The sun had come out on 14 November. Gentle autumnal light filtered through tree-lined boulevards, showing the French capital at its best. If the time had come for defiance, that did not mean anyone had to give up on Parisian style.

About 100 yards from the Bataclan road block, Ciro Christiano, head chef of Ober Mamma called together his white-aproned staff. Late on 13 November, they had heard the gunshots, turned out the lights, locked the doors and hid at the back of the restaurant, a total of 200 frightened people. Hiding for three hours.

On 13 November they had stayed shut. But now it was lunchtime the following day. They were opening. “The terrorists want us to be frightened,” Mr Christiano explained. “If we open now, we give people the impression that life continues, that we are not so afraid. This is our way of fighting terror.

“Yes, we have fear,” said Mr Christiano, “But we have courage too.”

So Vivien Bouffard, 42, and his son Maxime, nine, still went roller skating, even if they began with father explaining to son that whatever the attackers thought, they were not acting in the name of religion. And ended with Maxime lighting a candle at the foot of the Statue de la Republique. “Are we at war now?” said Mr Bouffard. “I don’t know. But we are not going to give in to fear. We are not going to submit to terror. We will carry on as before, use the Metro, visit bars, see friends. Otherwise the terrorists win.”

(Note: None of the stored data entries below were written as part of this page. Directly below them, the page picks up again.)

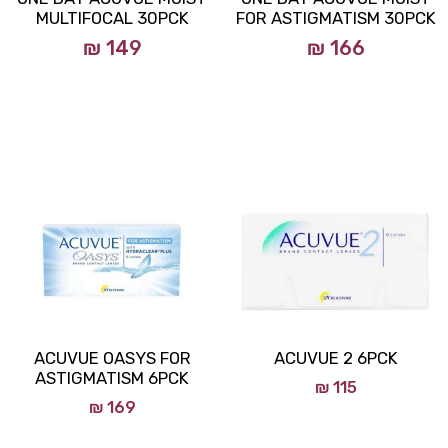
MULTIFOCAL 30PCK
FOR ASTIGMATISM 30PCK
₪ 149
₪ 166
ACUVUE OASYS FOR
ACUVUE 2 6PCK
ASTIGMATISM 6PCK
₪
115
₪
169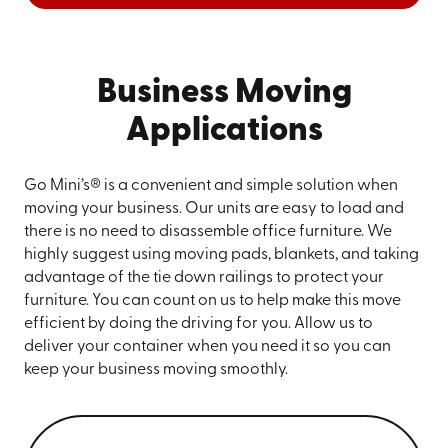
Business Moving
Applications
Go Mini’s® is a convenient and simple solution when
moving your business. Our units are easy to load and
there is no need to disassemble office furniture. We
highly suggest using moving pads, blankets, and taking
advantage of the tie down railings to protect your
furniture. You can count on us to help make this move
efficient by doing the driving for you. Allow us to
deliver your container when you need it so you can
keep your business moving smoothly.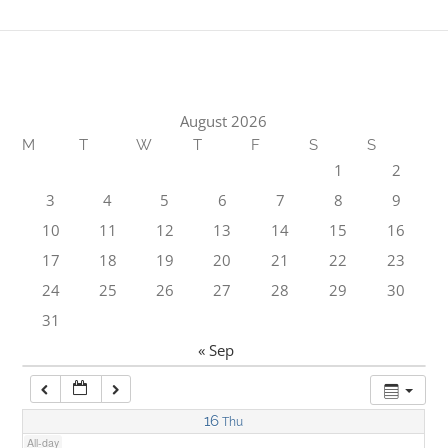
1:00 am
2:00 am
August 2026
M
T
W
T
F
S
S
3:00 am
1
2
3
4
5
6
7
8
9
4:00 am
10
11
12
13
14
15
16
17
18
19
20
21
22
23
5:00 am
24
25
26
27
28
29
30
31
6:00 am
« Sep
7:00 am
16
Thu
All-day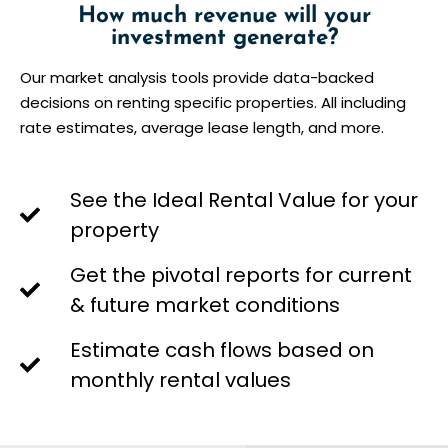
How much revenue will your
investment generate?
Our market analysis tools provide data-backed
decisions on renting specific properties. All including
rate estimates, average lease length, and more.
See the Ideal Rental Value for your
property
Get the pivotal reports for current
& future market conditions
Estimate cash flows based on
monthly rental values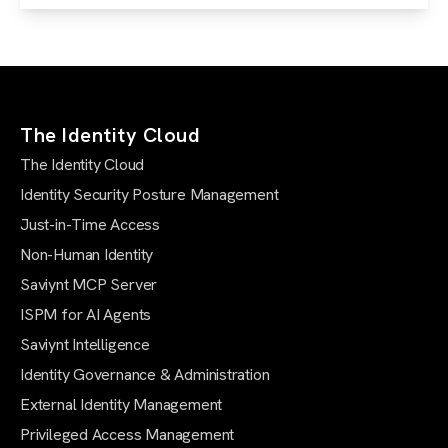
The Identity Cloud
The Identity Cloud
Identity Security Posture Management
Just-in-Time Access
Non-Human Identity
Saviynt MCP Server
ISPM for AI Agents
Saviynt Intelligence
Identity Governance & Administration
External Identity Management
Privileged Access Management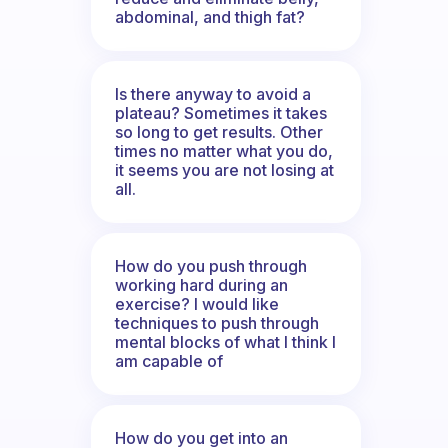
abdominal, and thigh fat?
Is there anyway to avoid a
plateau? Sometimes it takes
so long to get results. Other
times no matter what you do,
it seems you are not losing at
all.
How do you push through
working hard during an
exercise? I would like
techniques to push through
mental blocks of what I think I
am capable of
How do you get into an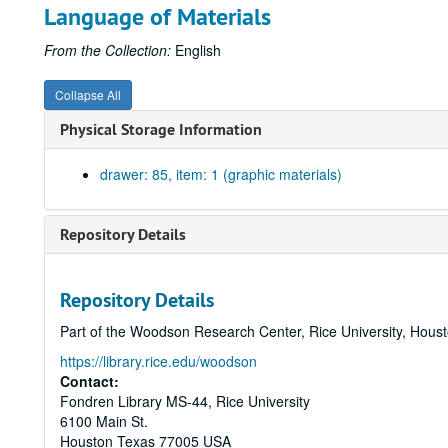
Language of Materials
From the Collection:
English
Collapse All
Physical Storage Information
drawer: 85, item: 1 (graphic materials)
Repository Details
Repository Details
Part of the Woodson Research Center, Rice University, Hous
https://library.rice.edu/woodson
Contact:
Fondren Library MS-44, Rice University
6100 Main St.
Houston
Texas
77005
USA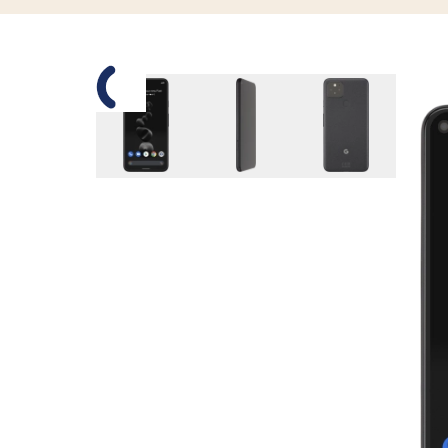
Slide 1 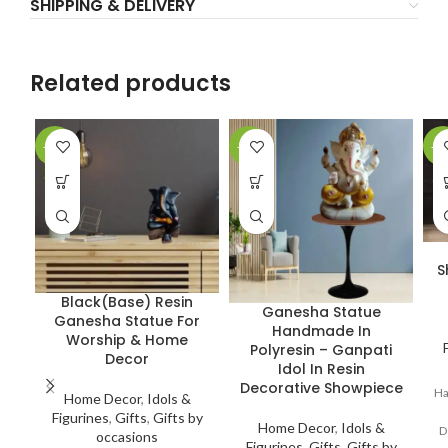
SHIPPING & DELIVERY
Related products
-10%
-13%
-4
S
Black(Base) Resin
Ganesha Statue
Ganesha Statue For
Handmade In
Worship & Home
Polyresin – Ganpati
Decor
Idol In Resin
Decorative Showpiece
Ha
Home Decor
,
Idols &
Figurines
,
Gifts
,
Gifts by
Home Decor
,
Idols &
D
occasions
Figurines
,
Gifts
,
Gifts by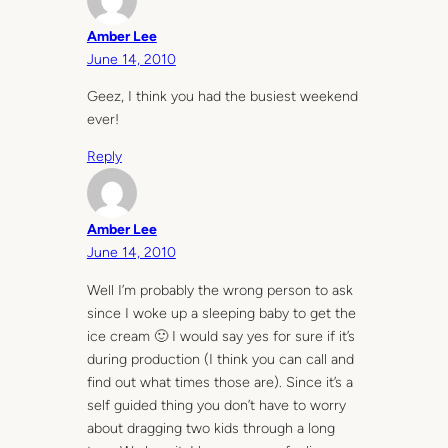
Amber Lee
June 14, 2010
Geez, I think you had the busiest weekend
ever!
Reply
Amber Lee
June 14, 2010
Well I’m probably the wrong person to ask
since I woke up a sleeping baby to get the
ice cream 🙂 I would say yes for sure if it’s
during production (I think you can call and
find out what times those are). Since it’s a
self guided thing you don’t have to worry
about dragging two kids through a long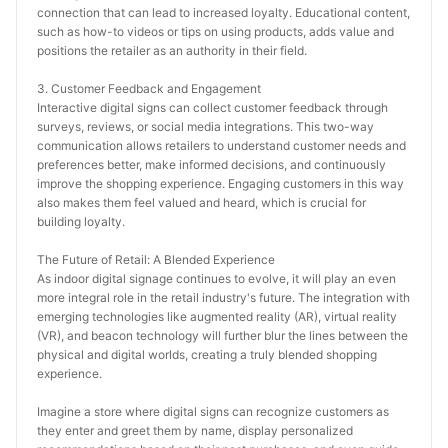
connection that can lead to increased loyalty. Educational content, 
such as how-to videos or tips on using products, adds value and 
positions the retailer as an authority in their field.
3. Customer Feedback and Engagement
Interactive digital signs can collect customer feedback through 
surveys, reviews, or social media integrations. This two-way 
communication allows retailers to understand customer needs and 
preferences better, make informed decisions, and continuously 
improve the shopping experience. Engaging customers in this way 
also makes them feel valued and heard, which is crucial for 
building loyalty.
The Future of Retail: A Blended Experience
As indoor digital signage continues to evolve, it will play an even 
more integral role in the retail industry's future. The integration with 
emerging technologies like augmented reality (AR), virtual reality 
(VR), and beacon technology will further blur the lines between the 
physical and digital worlds, creating a truly blended shopping 
experience.
Imagine a store where digital signs can recognize customers as 
they enter and greet them by name, display personalized 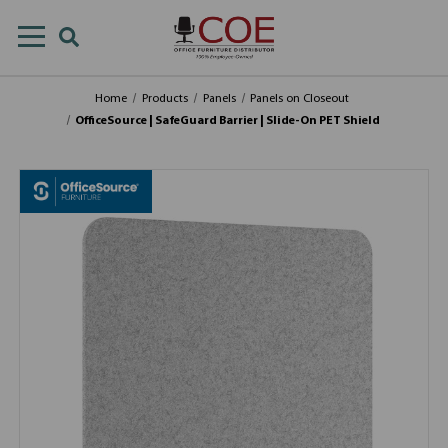
Home
Products
Panels
Panels on Closeout
OfficeSource | SafeGuard Barrier | Slide-On PET Shield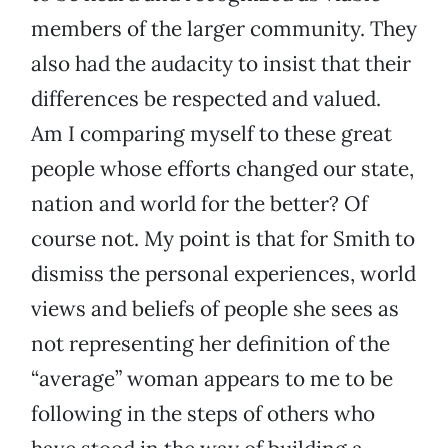
members of the larger community. They
also had the audacity to insist that their
differences be respected and valued.
Am I comparing myself to these great
people whose efforts changed our state,
nation and world for the better? Of
course not. My point is that for Smith to
dismiss the personal experiences, world
views and beliefs of people she sees as
not representing her definition of the
“average” woman appears to me to be
following in the steps of others who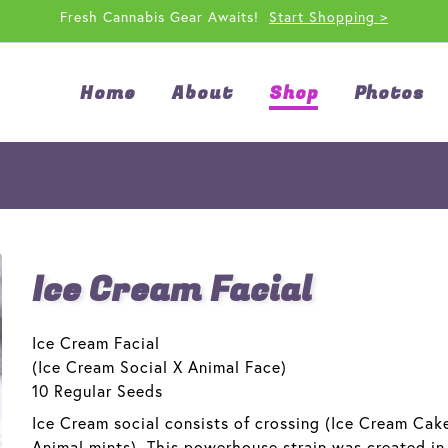
Fresh Cannabis Gear Awaits!
Start Shopping >
Home
About
Shop
Photos
Ice Cream Facial
Ice Cream Facial
(Ice Cream Social X Animal Face)
10 Regular Seeds
Ice Cream social consists of crossing (Ice Cream Ca
Animal mints). This powerhouse strain was created in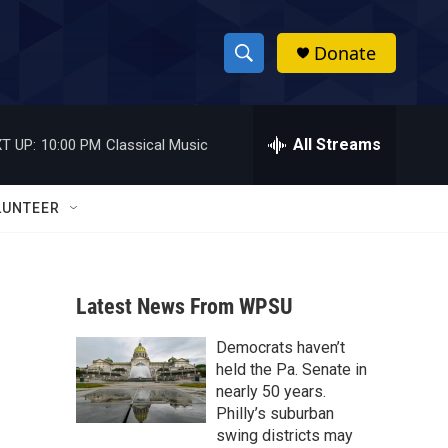
Donate
S
S
e
h
a
r
All Streams
T UP:
10:00 PM
Classical Music
o
c
h
w
Q
LUNTEER
u
S
e
r
e
y
Latest News From WPSU
a
Democrats haven’t
r
held the Pa. Senate in
c
nearly 50 years.
Philly’s suburban
h
swing districts may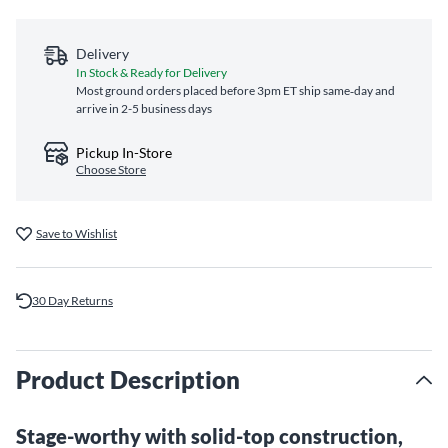
Delivery
In Stock & Ready for Delivery
Most ground orders placed before 3pm ET ship same‑day and
arrive in 2-5 business days
Pickup In-Store
Choose Store
Save to Wishlist
30 Day Returns
Product Description
Stage-worthy with solid-top construction,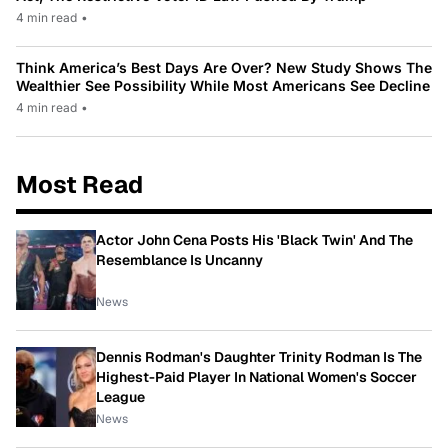
4 min read
•
Think America’s Best Days Are Over? New Study Shows The
Wealthier See Possibility While Most Americans See Decline
4 min read
•
Most Read
Actor John Cena Posts His 'Black Twin' And The
Resemblance Is Uncanny
News
Dennis Rodman's Daughter Trinity Rodman Is The
Highest-Paid Player In National Women's Soccer
League
News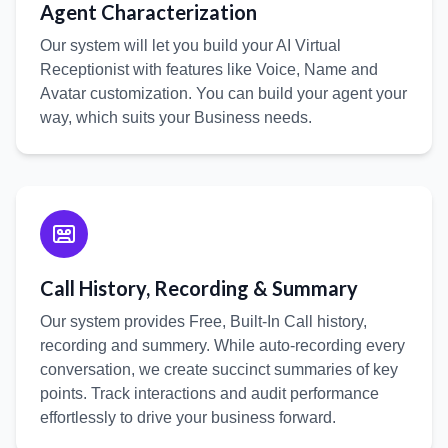
Agent Characterization
Our system will let you build your AI Virtual
Receptionist with features like Voice, Name and
Avatar customization. You can build your agent your
way, which suits your Business needs.
Call History, Recording & Summary
Our system provides Free, Built-In Call history,
recording and summery. While auto-recording every
conversation, we create succinct summaries of key
points. Track interactions and audit performance
effortlessly to drive your business forward.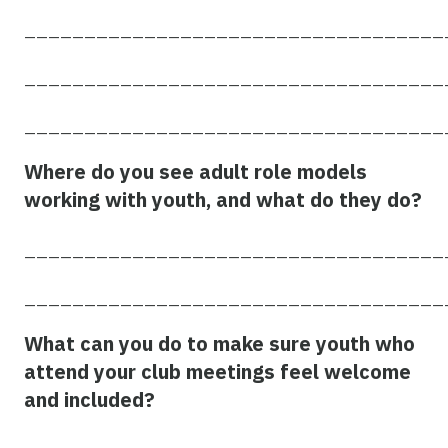
___________________________________
___________________________________
___________________________________
Where do you see adult role models
working with youth, and what do they do?
___________________________________
___________________________________
What can you do to make sure youth who
attend your club meetings feel welcome
and included?
___________________________________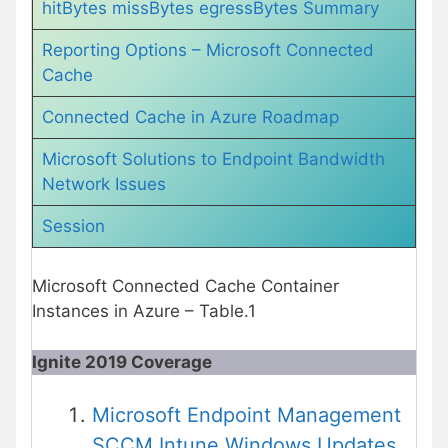
hitBytes missBytes egressBytes Summary
Reporting Options – Microsoft Connected
Cache
Connected Cache in Azure Roadmap
Microsoft Solutions to Endpoint Bandwidth
Network Issues
Session
Microsoft Connected Cache Container
Instances in Azure – Table.1
Ignite 2019 Coverage
Microsoft Endpoint Management
SCCM Intune Windows Updates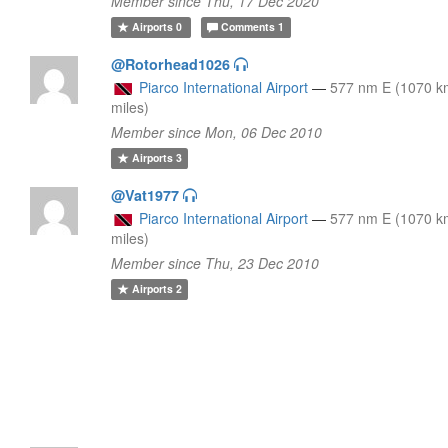
Member since Thu, 17 Dec 2020
Airports
0
Comments
1
@Rotorhead1026
Piarco International Airport
—
577 nm E (1070 k
miles)
Member since Mon, 06 Dec 2010
Airports
3
@Vat1977
Piarco International Airport
—
577 nm E (1070 k
miles)
Member since Thu, 23 Dec 2010
Airports
2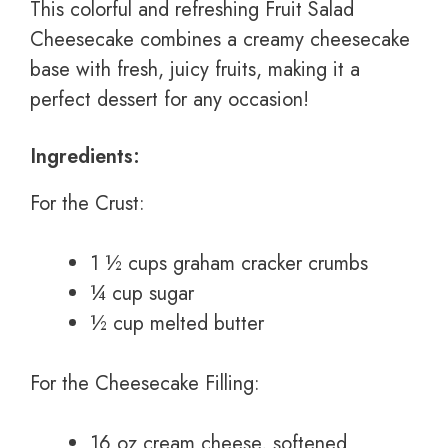
This colorful and refreshing Fruit Salad
Cheesecake combines a creamy cheesecake
base with fresh, juicy fruits, making it a
perfect dessert for any occasion!
Ingredients:
For the Crust:
1 ½ cups graham cracker crumbs
¼ cup sugar
½ cup melted butter
For the Cheesecake Filling:
16 oz cream cheese, softened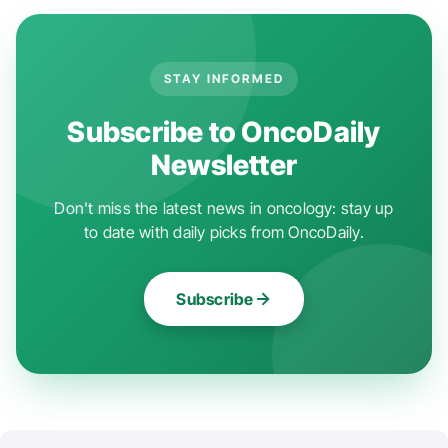
STAY INFORMED
Subscribe to OncoDaily
Newsletter
Don't miss the latest news in oncology: stay up
to date with daily picks from OncoDaily.
Subscribe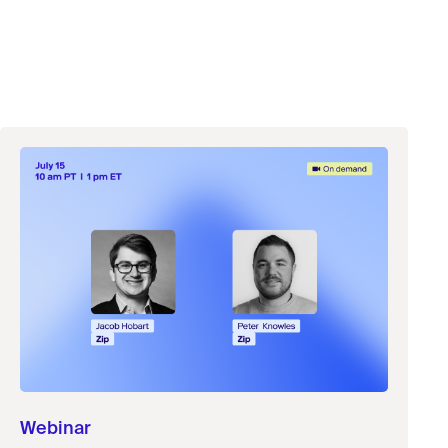
Webinar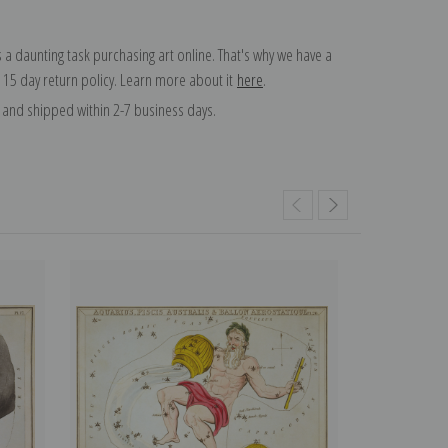
 a daunting task purchasing art online. That's why we have a
 15 day return policy. Learn more about it
here
.
and shipped within 2-7 business days.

And so in the shadow of the Bataclan road block guarded by armed police, Jeanne Cochin, seven, emerged clutching a skipping rope. Her mother Anne, 44, had heard the sirens on Friday and kept her daughter cooped up in the apartment all Saturday. “I think there will be more attacks,” she said, “So yes I am a bit frightened.” But then came the shrug. “Even in war, life continues. People laugh, people eat.”